Ces distributions se continuèrent de 1806 à 1813 et furent souvent accueillies avec des effusions de reconnaissance. Quelques églises de France y contribuèrent par leurs dons. En 1840, un colporteur rencontrait un de ces anciens prisonniers que la lecture du Nouveau Testament reçu sur les pontons en 1813 avait amené à la foi.

Des distributions de livres saints se firent également dans les onze dépôts de prisonniers anglais en France. Le ministre de la marine et les diverses administrations facilitèrent ces envois.

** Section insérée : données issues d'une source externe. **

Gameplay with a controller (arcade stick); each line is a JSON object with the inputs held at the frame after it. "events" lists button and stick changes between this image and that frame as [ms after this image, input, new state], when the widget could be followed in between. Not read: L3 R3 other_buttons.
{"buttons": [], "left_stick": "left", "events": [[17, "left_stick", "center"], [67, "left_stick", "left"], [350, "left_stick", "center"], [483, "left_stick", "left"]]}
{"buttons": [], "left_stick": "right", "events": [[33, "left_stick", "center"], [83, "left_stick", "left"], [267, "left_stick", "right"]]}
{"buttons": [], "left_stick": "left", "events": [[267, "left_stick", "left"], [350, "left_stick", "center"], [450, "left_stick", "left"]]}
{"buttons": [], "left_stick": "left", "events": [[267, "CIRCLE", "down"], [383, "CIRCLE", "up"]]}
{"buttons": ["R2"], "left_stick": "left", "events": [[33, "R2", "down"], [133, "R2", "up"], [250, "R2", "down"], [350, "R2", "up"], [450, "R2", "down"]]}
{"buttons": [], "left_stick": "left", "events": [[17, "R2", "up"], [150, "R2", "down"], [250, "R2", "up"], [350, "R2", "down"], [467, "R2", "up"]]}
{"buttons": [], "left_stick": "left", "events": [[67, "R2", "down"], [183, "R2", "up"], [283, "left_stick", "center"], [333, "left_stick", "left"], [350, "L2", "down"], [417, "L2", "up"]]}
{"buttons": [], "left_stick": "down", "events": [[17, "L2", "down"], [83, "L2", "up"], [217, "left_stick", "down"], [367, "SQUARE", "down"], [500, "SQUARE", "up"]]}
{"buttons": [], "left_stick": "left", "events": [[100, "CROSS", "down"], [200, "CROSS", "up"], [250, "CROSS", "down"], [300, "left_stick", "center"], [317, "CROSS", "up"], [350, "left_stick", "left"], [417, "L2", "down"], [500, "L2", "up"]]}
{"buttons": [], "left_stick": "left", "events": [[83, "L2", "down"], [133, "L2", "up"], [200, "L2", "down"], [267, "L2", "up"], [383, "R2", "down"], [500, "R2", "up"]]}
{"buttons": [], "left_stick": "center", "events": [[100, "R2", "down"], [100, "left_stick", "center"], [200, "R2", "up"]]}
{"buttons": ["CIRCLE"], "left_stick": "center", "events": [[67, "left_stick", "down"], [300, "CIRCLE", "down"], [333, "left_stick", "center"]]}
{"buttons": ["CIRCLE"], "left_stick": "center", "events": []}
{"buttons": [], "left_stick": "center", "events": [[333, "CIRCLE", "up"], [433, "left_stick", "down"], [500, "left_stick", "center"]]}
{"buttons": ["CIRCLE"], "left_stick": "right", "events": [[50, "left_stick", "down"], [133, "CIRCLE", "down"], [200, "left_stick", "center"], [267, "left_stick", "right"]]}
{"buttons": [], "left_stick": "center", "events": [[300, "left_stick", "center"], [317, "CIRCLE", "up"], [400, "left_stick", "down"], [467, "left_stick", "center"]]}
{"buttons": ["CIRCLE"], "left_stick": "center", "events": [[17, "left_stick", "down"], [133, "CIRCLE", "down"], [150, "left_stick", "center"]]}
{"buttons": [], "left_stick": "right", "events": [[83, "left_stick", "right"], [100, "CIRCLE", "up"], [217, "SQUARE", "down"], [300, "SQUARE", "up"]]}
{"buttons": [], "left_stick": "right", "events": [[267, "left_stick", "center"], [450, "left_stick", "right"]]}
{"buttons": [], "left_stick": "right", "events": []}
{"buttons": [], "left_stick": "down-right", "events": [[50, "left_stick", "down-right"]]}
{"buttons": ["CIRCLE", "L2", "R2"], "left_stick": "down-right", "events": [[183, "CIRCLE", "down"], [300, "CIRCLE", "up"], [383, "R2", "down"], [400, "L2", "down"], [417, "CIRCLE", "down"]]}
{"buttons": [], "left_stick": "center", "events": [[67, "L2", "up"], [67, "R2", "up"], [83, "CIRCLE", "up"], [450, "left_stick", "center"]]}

De 1811 à 1814 la Société publia en Angleterre deux éditions de la Bible française et quatre éditions du Nouveau Testament français. De 1808 à 1813 se succédèrent à Bâle plusieurs éditions, pour lesquelles la Société alloua une somme de 27 500 francs. En 1815, elle votait un subside de 22 500 francs à une Société biblique récemment fondée à Strasbourg.

Les efforts réunis des Sociétés de Londres et de Bâle firent pénétrer la Bible dans un grand nombre d’églises du midi, de l’est et du nord. En 1810, par exemple, deux mille Nouveaux Testaments étaient envoyés à Nîmes, et neuf cents à Montbéliard. En 1815, le pasteur Larchevêque, de Walincourt, en reçut deux cents exemplaires par l’intermédiaire de l’aumônier d’un régiment anglais. Il les partagea avec son collègue Colani, de Lemé, et tous deux les distribuèrent dans leurs vastes paroisses, qui embrassaient chacune presque tout un département.

Le doyen Encontre, de Montauban, prit, en 1809, l’initiative d’une publication de la Bible Martin, dont deux éditions parurent en 1819, l’une à Montauban, tirée à 6000 exemplaires, l’autre à Toulouse, tirée à 10 000 exemplaires. Celle-ci parut par les soins du pasteur Chabrand, de Toulouse. La Société britannique contribua aux frais de ces deux éditions.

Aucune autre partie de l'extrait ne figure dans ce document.